Transcribe every line of the data below without altering anything.

[[ Material provided, beginning ]]

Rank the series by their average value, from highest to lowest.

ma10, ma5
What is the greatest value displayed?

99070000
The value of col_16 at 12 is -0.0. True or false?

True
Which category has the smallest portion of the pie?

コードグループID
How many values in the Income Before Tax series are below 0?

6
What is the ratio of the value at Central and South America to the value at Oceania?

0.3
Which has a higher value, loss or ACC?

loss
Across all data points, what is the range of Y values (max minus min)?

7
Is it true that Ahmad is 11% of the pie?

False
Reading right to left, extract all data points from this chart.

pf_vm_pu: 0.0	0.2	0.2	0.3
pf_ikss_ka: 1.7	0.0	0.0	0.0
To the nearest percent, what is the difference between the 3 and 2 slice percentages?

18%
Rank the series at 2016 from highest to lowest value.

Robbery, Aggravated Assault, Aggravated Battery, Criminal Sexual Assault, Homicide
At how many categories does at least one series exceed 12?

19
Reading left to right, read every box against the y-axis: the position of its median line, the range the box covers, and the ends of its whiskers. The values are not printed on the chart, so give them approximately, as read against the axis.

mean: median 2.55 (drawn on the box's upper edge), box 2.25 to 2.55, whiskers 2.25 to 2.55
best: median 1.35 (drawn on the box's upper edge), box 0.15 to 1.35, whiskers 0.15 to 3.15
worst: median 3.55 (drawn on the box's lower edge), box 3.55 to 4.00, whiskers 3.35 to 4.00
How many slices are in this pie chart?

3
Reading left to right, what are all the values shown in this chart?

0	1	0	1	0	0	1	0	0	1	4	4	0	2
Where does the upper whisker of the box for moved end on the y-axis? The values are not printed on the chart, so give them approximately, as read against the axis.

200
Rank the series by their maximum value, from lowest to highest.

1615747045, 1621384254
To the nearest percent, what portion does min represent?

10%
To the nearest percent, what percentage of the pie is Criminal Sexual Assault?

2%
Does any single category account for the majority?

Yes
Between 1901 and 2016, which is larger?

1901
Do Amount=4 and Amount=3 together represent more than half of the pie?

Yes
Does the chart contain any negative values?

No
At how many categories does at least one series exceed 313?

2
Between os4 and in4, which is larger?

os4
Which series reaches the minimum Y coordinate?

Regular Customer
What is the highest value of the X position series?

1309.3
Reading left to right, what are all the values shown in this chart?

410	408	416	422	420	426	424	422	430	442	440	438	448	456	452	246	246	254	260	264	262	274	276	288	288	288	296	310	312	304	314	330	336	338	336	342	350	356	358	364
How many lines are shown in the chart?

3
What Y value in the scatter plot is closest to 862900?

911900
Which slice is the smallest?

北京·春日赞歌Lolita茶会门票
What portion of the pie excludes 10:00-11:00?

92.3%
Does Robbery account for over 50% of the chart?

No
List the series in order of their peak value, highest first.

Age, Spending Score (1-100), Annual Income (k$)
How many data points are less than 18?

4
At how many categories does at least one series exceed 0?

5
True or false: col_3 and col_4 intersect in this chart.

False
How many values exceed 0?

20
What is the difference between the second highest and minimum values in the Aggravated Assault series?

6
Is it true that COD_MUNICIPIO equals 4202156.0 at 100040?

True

[[ Material provided, end ]]

• **Answer below**:
Rank the series by their average value, from highest to lowest.

ma10, ma5
What is the greatest value displayed?

99070000
The value of col_16 at 12 is -0.0. True or false?

True
Which category has the smallest portion of the pie?

コードグループID
How many values in the Income Before Tax series are below 0?

6
What is the ratio of the value at Central and South America to the value at Oceania?

0.3
Which has a higher value, loss or ACC?

loss
Across all data points, what is the range of Y values (max minus min)?

7
Is it true that Ahmad is 11% of the pie?

False
Reading right to left, extract all data points from this chart.

pf_vm_pu: 0.0	0.2	0.2	0.3
pf_ikss_ka: 1.7	0.0	0.0	0.0
To the nearest percent, what is the difference between the 3 and 2 slice percentages?

18%
Rank the series at 2016 from highest to lowest value.

Robbery, Aggravated Assault, Aggravated Battery, Criminal Sexual Assault, Homicide
At how many categories does at least one series exceed 12?

19
Reading left to right, read every box against the y-axis: the position of its median line, the range the box covers, and the ends of its whiskers. The values are not printed on the chart, so give them approximately, as read against the axis.

mean: median 2.55 (drawn on the box's upper edge), box 2.25 to 2.55, whiskers 2.25 to 2.55
best: median 1.35 (drawn on the box's upper edge), box 0.15 to 1.35, whiskers 0.15 to 3.15
worst: median 3.55 (drawn on the box's lower edge), box 3.55 to 4.00, whiskers 3.35 to 4.00
How many slices are in this pie chart?

3
Reading left to right, what are all the values shown in this chart?

0	1	0	1	0	0	1	0	0	1	4	4	0	2
Where does the upper whisker of the box for moved end on the y-axis? The values are not printed on the chart, so give them approximately, as read against the axis.

200
Rank the series by their maximum value, from lowest to highest.

1615747045, 1621384254
To the nearest percent, what portion does min represent?

10%
To the nearest percent, what percentage of the pie is Criminal Sexual Assault?

2%
Does any single category account for the majority?

Yes
Between 1901 and 2016, which is larger?

1901
Do Amount=4 and Amount=3 together represent more than half of the pie?

Yes
Does the chart contain any negative values?

No
At how many categories does at least one series exceed 313?

2
Between os4 and in4, which is larger?

os4
Which series reaches the minimum Y coordinate?

Regular Customer
What is the highest value of the X position series?

1309.3
Reading left to right, what are all the values shown in this chart?

410	408	416	422	420	426	424	422	430	442	440	438	448	456	452	246	246	254	260	264	262	274	276	288	288	288	296	310	312	304	314	330	336	338	336	342	350	356	358	364
How many lines are shown in the chart?

3
What Y value in the scatter plot is closest to 862900?

911900
Which slice is the smallest?

北京·春日赞歌Lolita茶会门票
What portion of the pie excludes 10:00-11:00?

92.3%
Does Robbery account for over 50% of the chart?

No
List the series in order of their peak value, highest first.

Age, Spending Score (1-100), Annual Income (k$)
How many data points are less than 18?

4
At how many categories does at least one series exceed 0?

5
True or false: col_3 and col_4 intersect in this chart.

False
How many values exceed 0?

20
What is the difference between the second highest and minimum values in the Aggravated Assault series?

6
Is it true that COD_MUNICIPIO equals 4202156.0 at 100040?

True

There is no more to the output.